Following Tyler’s death in 2010, The Tyler Clementi Foundation was formed. Can you tell us about the Foundation’s missions and goals?
[Jane Clementi]: Our mission is to end online and offline bullying in schools, workplaces and faith communities. Our goals include bringing an end to online harassment through legal support, research and advocacy, and by providing anti-bullying research, information and tools to parents and youth serving professionals
What can individuals do to help the Foundation and to prevent bullying in their own communities?
[JC]: To begin with, we encourage everyone to take the Upstander Pledge against bullying, and to share it with the children in their lives.

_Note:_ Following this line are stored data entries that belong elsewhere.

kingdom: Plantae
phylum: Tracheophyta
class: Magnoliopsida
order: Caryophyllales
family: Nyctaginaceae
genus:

We also urge all teachers, managers, and coaches to participate in the Day1 campaign. Students can “adopt” their school and ask their teachers and coaches to participate in it, as well. Finally, we always need volunteers, donors and people to share their stories at our website, TylerClementi.org.
Is there anything else you would like to share with our audiences about Tyler, the work of the Foundation or about Poster Boy?
[JC]: Bullying is a public health threat, not a rite of passage. We are leaving scars on young people, sometimes for life, by chalking this up to kids being kids.